## MATERIAL PROVIDED
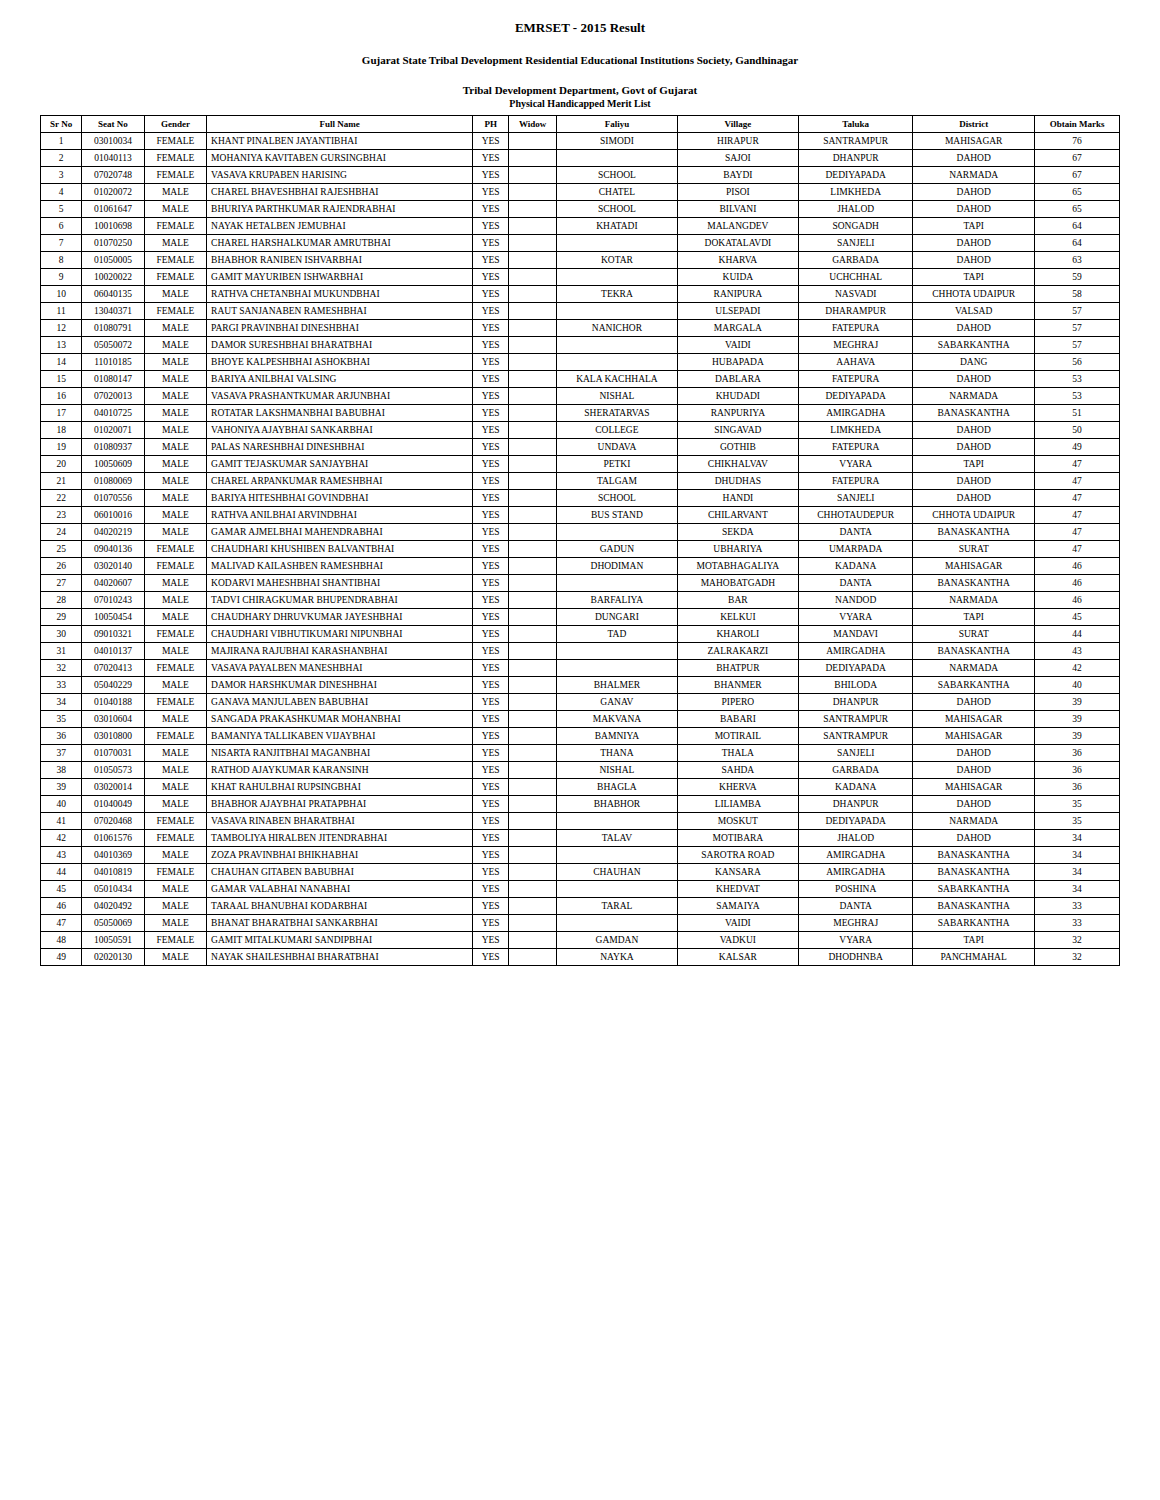EMRSET - 2015 Result
Gujarat State Tribal Development Residential Educational Institutions Society, Gandhinagar
Tribal Development Department, Govt of Gujarat
Physical Handicapped Merit List
| Sr No | Seat No | Gender | Full Name | PH | Widow | Faliyu | Village | Taluka | District | Obtain Marks |
| --- | --- | --- | --- | --- | --- | --- | --- | --- | --- | --- |
| 1 | 03010034 | FEMALE | KHANT PINALBEN JAYANTIBHAI | YES | | SIMODI | HIRAPUR | SANTRAMPUR | MAHISAGAR | 76 |
| 2 | 01040113 | FEMALE | MOHANIYA KAVITABEN GURSINGBHAI | YES | | | SAJOI | DHANPUR | DAHOD | 67 |
| 3 | 07020748 | FEMALE | VASAVA KRUPABEN HARISING | YES | | SCHOOL | BAYDI | DEDIYAPADA | NARMADA | 67 |
| 4 | 01020072 | MALE | CHAREL BHAVESHBHAI RAJESHBHAI | YES | | CHATEL | PISOI | LIMKHEDA | DAHOD | 65 |
| 5 | 01061647 | MALE | BHURIYA PARTHKUMAR RAJENDRABHAI | YES | | SCHOOL | BILVANI | JHALOD | DAHOD | 65 |
| 6 | 10010698 | FEMALE | NAYAK HETALBEN JEMUBHAI | YES | | KHATADI | MALANGDEV | SONGADH | TAPI | 64 |
| 7 | 01070250 | MALE | CHAREL HARSHALKUMAR AMRUTBHAI | YES | | | DOKATALAVDI | SANJELI | DAHOD | 64 |
| 8 | 01050005 | FEMALE | BHABHOR RANIBEN ISHVARBHAI | YES | | KOTAR | KHARVA | GARBADA | DAHOD | 63 |
| 9 | 10020022 | FEMALE | GAMIT MAYURIBEN ISHWARBHAI | YES | | | KUIDA | UCHCHHAL | TAPI | 59 |
| 10 | 06040135 | MALE | RATHVA CHETANBHAI MUKUNDBHAI | YES | | TEKRA | RANIPURA | NASVADI | CHHOTA UDAIPUR | 58 |
| 11 | 13040371 | FEMALE | RAUT SANJANABEN RAMESHBHAI | YES | | | ULSEPADI | DHARAMPUR | VALSAD | 57 |
| 12 | 01080791 | MALE | PARGI PRAVINBHAI DINESHBHAI | YES | | NANICHOR | MARGALA | FATEPURA | DAHOD | 57 |
| 13 | 05050072 | MALE | DAMOR SURESHBHAI BHARATBHAI | YES | | | VAIDI | MEGHRAJ | SABARKANTHA | 57 |
| 14 | 11010185 | MALE | BHOYE KALPESHBHAI ASHOKBHAI | YES | | | HUBAPADA | AAHAVA | DANG | 56 |
| 15 | 01080147 | MALE | BARIYA ANILBHAI VALSING | YES | | KALA KACHHALA | DABLARA | FATEPURA | DAHOD | 53 |
| 16 | 07020013 | MALE | VASAVA PRASHANTKUMAR ARJUNBHAI | YES | | NISHAL | KHUDADI | DEDIYAPADA | NARMADA | 53 |
| 17 | 04010725 | MALE | ROTATAR LAKSHMANBHAI BABUBHAI | YES | | SHERATARVAS | RANPURIYA | AMIRGADHA | BANASKANTHA | 51 |
| 18 | 01020071 | MALE | VAHONIYA AJAYBHAI SANKARBHAI | YES | | COLLEGE | SINGAVAD | LIMKHEDA | DAHOD | 50 |
| 19 | 01080937 | MALE | PALAS NARESHBHAI DINESHBHAI | YES | | UNDAVA | GOTHIB | FATEPURA | DAHOD | 49 |
| 20 | 10050609 | MALE | GAMIT TEJASKUMAR SANJAYBHAI | YES | | PETKI | CHIKHALVAV | VYARA | TAPI | 47 |
| 21 | 01080069 | MALE | CHAREL ARPANKUMAR RAMESHBHAI | YES | | TALGAM | DHUDHAS | FATEPURA | DAHOD | 47 |
| 22 | 01070556 | MALE | BARIYA HITESHBHAI GOVINDBHAI | YES | | SCHOOL | HANDI | SANJELI | DAHOD | 47 |
| 23 | 06010016 | MALE | RATHVA ANILBHAI ARVINDBHAI | YES | | BUS STAND | CHILARVANT | CHHOTAUDEPUR | CHHOTA UDAIPUR | 47 |
| 24 | 04020219 | MALE | GAMAR AJMELBHAI MAHENDRABHAI | YES | | | SEKDA | DANTA | BANASKANTHA | 47 |
| 25 | 09040136 | FEMALE | CHAUDHARI KHUSHIBEN BALVANTBHAI | YES | | GADUN | UBHARIYA | UMARPADA | SURAT | 47 |
| 26 | 03020140 | FEMALE | MALIVAD KAILASHBEN RAMESHBHAI | YES | | DHODIMAN | MOTABHAGALIYA | KADANA | MAHISAGAR | 46 |
| 27 | 04020607 | MALE | KODARVI MAHESHBHAI SHANTIBHAI | YES | | | MAHOBATGADH | DANTA | BANASKANTHA | 46 |
| 28 | 07010243 | MALE | TADVI CHIRAGKUMAR BHUPENDRABHAI | YES | | BARFALIYA | BAR | NANDOD | NARMADA | 46 |
| 29 | 10050454 | MALE | CHAUDHARY DHRUVKUMAR JAYESHBHAI | YES | | DUNGARI | KELKUI | VYARA | TAPI | 45 |
| 30 | 09010321 | FEMALE | CHAUDHARI VIBHUTIKUMARI NIPUNBHAI | YES | | TAD | KHAROLI | MANDAVI | SURAT | 44 |
| 31 | 04010137 | MALE | MAJIRANA RAJUBHAI KARASHANBHAI | YES | | | ZALRAKARZI | AMIRGADHA | BANASKANTHA | 43 |
| 32 | 07020413 | FEMALE | VASAVA PAYALBEN MANESHBHAI | YES | | | BHATPUR | DEDIYAPADA | NARMADA | 42 |
| 33 | 05040229 | MALE | DAMOR HARSHKUMAR DINESHBHAI | YES | | BHALMER | BHANMER | BHILODA | SABARKANTHA | 40 |
| 34 | 01040188 | FEMALE | GANAVA MANJULABEN BABUBHAI | YES | | GANAV | PIPERO | DHANPUR | DAHOD | 39 |
| 35 | 03010604 | MALE | SANGADA PRAKASHKUMAR MOHANBHAI | YES | | MAKVANA | BABARI | SANTRAMPUR | MAHISAGAR | 39 |
| 36 | 03010800 | FEMALE | BAMANIYA TALLIKABEN VIJAYBHAI | YES | | BAMNIYA | MOTIRAIL | SANTRAMPUR | MAHISAGAR | 39 |
| 37 | 01070031 | MALE | NISARTA RANJITBHAI MAGANBHAI | YES | | THANA | THALA | SANJELI | DAHOD | 36 |
| 38 | 01050573 | MALE | RATHOD AJAYKUMAR KARANSINH | YES | | NISHAL | SAHDA | GARBADA | DAHOD | 36 |
| 39 | 03020014 | MALE | KHAT RAHULBHAI RUPSINGBHAI | YES | | BHAGLA | KHERVA | KADANA | MAHISAGAR | 36 |
| 40 | 01040049 | MALE | BHABHOR AJAYBHAI PRATAPBHAI | YES | | BHABHOR | LILIAMBA | DHANPUR | DAHOD | 35 |
| 41 | 07020468 | FEMALE | VASAVA RINABEN BHARATBHAI | YES | | | MOSKUT | DEDIYAPADA | NARMADA | 35 |
| 42 | 01061576 | FEMALE | TAMBOLIYA HIRALBEN JITENDRABHAI | YES | | TALAV | MOTIBARA | JHALOD | DAHOD | 34 |
| 43 | 04010369 | MALE | ZOZA PRAVINBHAI BHIKHABHAI | YES | | | SAROTRA ROAD | AMIRGADHA | BANASKANTHA | 34 |
| 44 | 04010819 | FEMALE | CHAUHAN GITABEN BABUBHAI | YES | | CHAUHAN | KANSARA | AMIRGADHA | BANASKANTHA | 34 |
| 45 | 05010434 | MALE | GAMAR VALABHAI NANABHAI | YES | | | KHEDVAT | POSHINA | SABARKANTHA | 34 |
| 46 | 04020492 | MALE | TARAAL BHANUBHAI KODARBHAI | YES | | TARAL | SAMAIYA | DANTA | BANASKANTHA | 33 |
| 47 | 05050069 | MALE | BHANAT BHARATBHAI SANKARBHAI | YES | | | VAIDI | MEGHRAJ | SABARKANTHA | 33 |
| 48 | 10050591 | FEMALE | GAMIT MITALKUMARI SANDIPBHAI | YES | | GAMDAN | VADKUI | VYARA | TAPI | 32 |
| 49 | 02020130 | MALE | NAYAK SHAILESHBHAI BHARATBHAI | YES | | NAYKA | KALSAR | DHODHNBA | PANCHMAHAL | 32 |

## WHAT TO WORK ON
All that belongs in the answer is the run of lines above from the line containing "MOTIRAIL | SANTRAMPUR | MAHISAGAR | 39 |" through the line containing "TAPI | 32 |", exactly as written.

## SOLUTION FOR THIS TASK
| 36 | 03010800 | FEMALE | BAMANIYA TALLIKABEN VIJAYBHAI | YES | | BAMNIYA | MOTIRAIL | SANTRAMPUR | MAHISAGAR | 39 |
| 37 | 01070031 | MALE | NISARTA RANJITBHAI MAGANBHAI | YES | | THANA | THALA | SANJELI | DAHOD | 36 |
| 38 | 01050573 | MALE | RATHOD AJAYKUMAR KARANSINH | YES | | NISHAL | SAHDA | GARBADA | DAHOD | 36 |
| 39 | 03020014 | MALE | KHAT RAHULBHAI RUPSINGBHAI | YES | | BHAGLA | KHERVA | KADANA | MAHISAGAR | 36 |
| 40 | 01040049 | MALE | BHABHOR AJAYBHAI PRATAPBHAI | YES | | BHABHOR | LILIAMBA | DHANPUR | DAHOD | 35 |
| 41 | 07020468 | FEMALE | VASAVA RINABEN BHARATBHAI | YES | | | MOSKUT | DEDIYAPADA | NARMADA | 35 |
| 42 | 01061576 | FEMALE | TAMBOLIYA HIRALBEN JITENDRABHAI | YES | | TALAV | MOTIBARA | JHALOD | DAHOD | 34 |
| 43 | 04010369 | MALE | ZOZA PRAVINBHAI BHIKHABHAI | YES | | | SAROTRA ROAD | AMIRGADHA | BANASKANTHA | 34 |
| 44 | 04010819 | FEMALE | CHAUHAN GITABEN BABUBHAI | YES | | CHAUHAN | KANSARA | AMIRGADHA | BANASKANTHA | 34 |
| 45 | 05010434 | MALE | GAMAR VALABHAI NANABHAI | YES | | | KHEDVAT | POSHINA | SABARKANTHA | 34 |
| 46 | 04020492 | MALE | TARAAL BHANUBHAI KODARBHAI | YES | | TARAL | SAMAIYA | DANTA | BANASKANTHA | 33 |
| 47 | 05050069 | MALE | BHANAT BHARATBHAI SANKARBHAI | YES | | | VAIDI | MEGHRAJ | SABARKANTHA | 33 |
| 48 | 10050591 | FEMALE | GAMIT MITALKUMARI SANDIPBHAI | YES | | GAMDAN | VADKUI | VYARA | TAPI | 32 |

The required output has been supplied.